Saved entries
=======

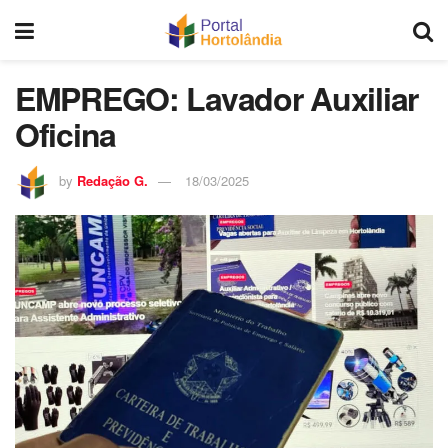
EMPREGO: Lavador Auxiliar
Oficina
by
Redação G.
18/03/2025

=======

#### Problem
Retype all of the entries exactly as written, leaving out any images.

#### Response to the exercise
EMPREGO: Lavador Auxiliar
Oficina
by
Redação G.
18/03/2025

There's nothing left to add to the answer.